[Dataset entries]
----------

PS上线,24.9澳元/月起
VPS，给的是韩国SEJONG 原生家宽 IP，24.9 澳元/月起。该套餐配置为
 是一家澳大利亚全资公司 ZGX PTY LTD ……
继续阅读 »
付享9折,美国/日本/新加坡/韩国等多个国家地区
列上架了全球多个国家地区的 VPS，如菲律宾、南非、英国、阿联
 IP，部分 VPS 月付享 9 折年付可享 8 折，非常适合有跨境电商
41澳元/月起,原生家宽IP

----------

◆ What is needed ◆
Please rewrite the lines of the material above, changing each "澳元" to "AUD" and leaving everything else unchanged.

◆ Exercise result ◆
PS上线,24.9AUD/月起
VPS，给的是韩国SEJONG 原生家宽 IP，24.9 AUD/月起。该套餐配置为
 是一家澳大利亚全资公司 ZGX PTY LTD ……
继续阅读 »
付享9折,美国/日本/新加坡/韩国等多个国家地区
列上架了全球多个国家地区的 VPS，如菲律宾、南非、英国、阿联
 IP，部分 VPS 月付享 9 折年付可享 8 折，非常适合有跨境电商
41AUD/月起,原生家宽IP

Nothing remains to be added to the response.